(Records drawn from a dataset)
------------------------------------------------------------------------

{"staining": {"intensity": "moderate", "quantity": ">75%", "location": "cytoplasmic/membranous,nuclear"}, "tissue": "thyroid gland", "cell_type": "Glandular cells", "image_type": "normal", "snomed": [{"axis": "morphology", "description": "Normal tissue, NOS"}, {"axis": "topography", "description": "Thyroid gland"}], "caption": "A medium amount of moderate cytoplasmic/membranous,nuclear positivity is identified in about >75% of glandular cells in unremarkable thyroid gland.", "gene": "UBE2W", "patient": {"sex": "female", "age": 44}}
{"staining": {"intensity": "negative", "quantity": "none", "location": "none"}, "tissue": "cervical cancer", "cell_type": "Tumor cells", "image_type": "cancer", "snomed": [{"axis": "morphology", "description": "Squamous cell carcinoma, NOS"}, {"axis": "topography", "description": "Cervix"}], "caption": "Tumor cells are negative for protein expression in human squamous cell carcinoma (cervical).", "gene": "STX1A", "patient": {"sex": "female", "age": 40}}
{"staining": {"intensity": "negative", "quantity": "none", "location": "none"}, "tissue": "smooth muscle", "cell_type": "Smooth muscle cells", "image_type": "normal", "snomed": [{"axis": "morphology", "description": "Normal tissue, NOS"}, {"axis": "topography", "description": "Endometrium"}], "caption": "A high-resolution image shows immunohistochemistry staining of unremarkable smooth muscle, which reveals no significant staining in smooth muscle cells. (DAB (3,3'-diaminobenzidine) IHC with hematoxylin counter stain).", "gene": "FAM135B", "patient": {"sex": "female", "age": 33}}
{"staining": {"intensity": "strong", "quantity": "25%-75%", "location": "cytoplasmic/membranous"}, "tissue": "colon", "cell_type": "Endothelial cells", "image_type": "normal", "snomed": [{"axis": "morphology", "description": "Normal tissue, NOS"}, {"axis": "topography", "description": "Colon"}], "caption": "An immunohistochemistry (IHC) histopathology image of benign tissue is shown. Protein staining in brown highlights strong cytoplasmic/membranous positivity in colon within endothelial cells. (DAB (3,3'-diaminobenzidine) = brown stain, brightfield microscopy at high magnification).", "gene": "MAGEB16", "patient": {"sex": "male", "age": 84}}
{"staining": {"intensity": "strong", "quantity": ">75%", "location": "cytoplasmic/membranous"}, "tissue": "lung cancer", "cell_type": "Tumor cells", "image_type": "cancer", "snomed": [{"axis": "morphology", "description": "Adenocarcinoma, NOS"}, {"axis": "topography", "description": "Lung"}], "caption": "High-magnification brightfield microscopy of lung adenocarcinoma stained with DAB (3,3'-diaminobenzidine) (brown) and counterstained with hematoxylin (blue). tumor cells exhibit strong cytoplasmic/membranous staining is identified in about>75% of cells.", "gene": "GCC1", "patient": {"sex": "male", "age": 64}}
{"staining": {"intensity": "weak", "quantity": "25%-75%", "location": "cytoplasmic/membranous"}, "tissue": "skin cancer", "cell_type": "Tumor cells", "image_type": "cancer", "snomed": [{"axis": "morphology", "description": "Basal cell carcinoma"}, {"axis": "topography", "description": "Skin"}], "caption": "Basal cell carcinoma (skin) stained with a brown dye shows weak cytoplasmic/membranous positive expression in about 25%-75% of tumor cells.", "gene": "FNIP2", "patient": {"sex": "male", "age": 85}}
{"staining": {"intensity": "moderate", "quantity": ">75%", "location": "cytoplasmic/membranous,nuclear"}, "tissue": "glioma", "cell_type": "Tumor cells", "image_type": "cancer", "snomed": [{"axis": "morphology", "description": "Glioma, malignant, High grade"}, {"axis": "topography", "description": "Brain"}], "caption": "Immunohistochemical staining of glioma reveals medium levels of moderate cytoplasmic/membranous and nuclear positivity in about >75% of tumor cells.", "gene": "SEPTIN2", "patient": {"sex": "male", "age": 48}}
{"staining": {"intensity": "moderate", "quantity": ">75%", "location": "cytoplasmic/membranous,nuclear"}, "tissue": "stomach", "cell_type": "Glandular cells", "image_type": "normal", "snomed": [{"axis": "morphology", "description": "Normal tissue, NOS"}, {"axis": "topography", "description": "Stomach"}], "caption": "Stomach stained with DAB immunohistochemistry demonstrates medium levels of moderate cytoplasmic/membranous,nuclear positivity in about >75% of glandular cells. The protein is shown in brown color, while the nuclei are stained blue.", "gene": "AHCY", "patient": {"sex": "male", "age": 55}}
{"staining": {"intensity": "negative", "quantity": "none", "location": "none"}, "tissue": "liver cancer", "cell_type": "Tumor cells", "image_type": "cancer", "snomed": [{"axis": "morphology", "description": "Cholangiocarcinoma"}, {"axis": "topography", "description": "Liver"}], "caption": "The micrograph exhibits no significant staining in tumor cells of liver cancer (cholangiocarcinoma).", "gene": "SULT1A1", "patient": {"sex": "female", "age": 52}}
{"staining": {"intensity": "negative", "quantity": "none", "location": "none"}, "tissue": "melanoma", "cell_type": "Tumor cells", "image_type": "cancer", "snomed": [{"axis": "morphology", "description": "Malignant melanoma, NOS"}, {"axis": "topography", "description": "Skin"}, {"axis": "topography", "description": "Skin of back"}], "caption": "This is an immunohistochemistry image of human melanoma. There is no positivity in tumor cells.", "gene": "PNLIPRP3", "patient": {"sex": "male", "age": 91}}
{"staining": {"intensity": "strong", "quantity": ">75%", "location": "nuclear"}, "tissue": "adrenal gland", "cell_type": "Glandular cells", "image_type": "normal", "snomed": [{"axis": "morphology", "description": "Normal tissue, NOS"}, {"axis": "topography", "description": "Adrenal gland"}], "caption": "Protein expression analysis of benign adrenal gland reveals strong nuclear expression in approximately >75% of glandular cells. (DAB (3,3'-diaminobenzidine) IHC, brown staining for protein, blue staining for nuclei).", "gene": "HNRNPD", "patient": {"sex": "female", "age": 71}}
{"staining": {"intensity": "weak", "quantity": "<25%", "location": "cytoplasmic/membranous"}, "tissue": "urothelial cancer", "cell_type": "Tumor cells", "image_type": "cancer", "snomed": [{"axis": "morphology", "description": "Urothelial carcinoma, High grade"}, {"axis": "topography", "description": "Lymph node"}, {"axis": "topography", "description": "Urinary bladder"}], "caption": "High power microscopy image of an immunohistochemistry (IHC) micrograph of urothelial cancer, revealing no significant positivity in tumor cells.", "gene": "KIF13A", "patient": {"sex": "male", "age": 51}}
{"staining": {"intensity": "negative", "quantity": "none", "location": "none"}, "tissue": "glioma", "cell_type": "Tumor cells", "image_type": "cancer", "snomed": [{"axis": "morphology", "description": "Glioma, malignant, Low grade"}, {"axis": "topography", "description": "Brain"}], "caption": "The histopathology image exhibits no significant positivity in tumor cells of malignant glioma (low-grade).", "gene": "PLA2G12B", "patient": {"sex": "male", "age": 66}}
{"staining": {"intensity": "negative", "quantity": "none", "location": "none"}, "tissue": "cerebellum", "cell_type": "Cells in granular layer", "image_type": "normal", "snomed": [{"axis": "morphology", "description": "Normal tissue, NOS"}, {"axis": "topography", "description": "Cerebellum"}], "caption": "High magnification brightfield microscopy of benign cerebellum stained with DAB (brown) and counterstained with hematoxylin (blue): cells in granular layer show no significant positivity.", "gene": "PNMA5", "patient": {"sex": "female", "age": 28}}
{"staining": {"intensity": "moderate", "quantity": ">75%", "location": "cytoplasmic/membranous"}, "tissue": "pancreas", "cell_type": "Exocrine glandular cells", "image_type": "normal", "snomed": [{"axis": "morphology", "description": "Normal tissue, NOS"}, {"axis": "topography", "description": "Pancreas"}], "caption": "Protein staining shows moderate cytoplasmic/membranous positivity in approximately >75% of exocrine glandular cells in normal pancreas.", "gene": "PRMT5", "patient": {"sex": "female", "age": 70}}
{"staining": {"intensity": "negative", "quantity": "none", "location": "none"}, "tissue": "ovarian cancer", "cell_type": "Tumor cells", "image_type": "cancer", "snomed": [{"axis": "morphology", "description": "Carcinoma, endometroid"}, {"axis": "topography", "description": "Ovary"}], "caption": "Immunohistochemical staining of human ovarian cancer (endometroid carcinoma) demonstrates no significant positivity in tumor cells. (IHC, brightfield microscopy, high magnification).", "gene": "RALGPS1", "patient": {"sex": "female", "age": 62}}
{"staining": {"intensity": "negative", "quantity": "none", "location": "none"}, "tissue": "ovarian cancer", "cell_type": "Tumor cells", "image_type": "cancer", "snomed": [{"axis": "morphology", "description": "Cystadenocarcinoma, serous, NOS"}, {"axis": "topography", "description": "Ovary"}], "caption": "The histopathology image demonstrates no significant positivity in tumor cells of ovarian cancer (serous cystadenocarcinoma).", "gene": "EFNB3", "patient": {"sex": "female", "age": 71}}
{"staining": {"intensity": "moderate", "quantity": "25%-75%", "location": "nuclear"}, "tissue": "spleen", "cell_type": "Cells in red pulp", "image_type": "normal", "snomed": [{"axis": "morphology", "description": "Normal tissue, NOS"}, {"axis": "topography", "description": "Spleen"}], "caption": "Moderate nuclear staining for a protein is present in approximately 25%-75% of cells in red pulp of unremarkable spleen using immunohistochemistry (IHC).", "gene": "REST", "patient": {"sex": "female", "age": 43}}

------------------------------------------------------------------------

▶ Work to complete:
All lines in the records that contain "counterstained" are to be copied and returned.

▶ Response box:
{"staining": {"intensity": "strong", "quantity": ">75%", "location": "cytoplasmic/membranous"}, "tissue": "lung cancer", "cell_type": "Tumor cells", "image_type": "cancer", "snomed": [{"axis": "morphology", "description": "Adenocarcinoma, NOS"}, {"axis": "topography", "description": "Lung"}], "caption": "High-magnification brightfield microscopy of lung adenocarcinoma stained with DAB (3,3'-diaminobenzidine) (brown) and counterstained with hematoxylin (blue). tumor cells exhibit strong cytoplasmic/membranous staining is identified in about>75% of cells.", "gene": "GCC1", "patient": {"sex": "male", "age": 64}}
{"staining": {"intensity": "negative", "quantity": "none", "location": "none"}, "tissue": "cerebellum", "cell_type": "Cells in granular layer", "image_type": "normal", "snomed": [{"axis": "morphology", "description": "Normal tissue, NOS"}, {"axis": "topography", "description": "Cerebellum"}], "caption": "High magnification brightfield microscopy of benign cerebellum stained with DAB (brown) and counterstained with hematoxylin (blue): cells in granular layer show no significant positivity.", "gene": "PNMA5", "patient": {"sex": "female", "age": 28}}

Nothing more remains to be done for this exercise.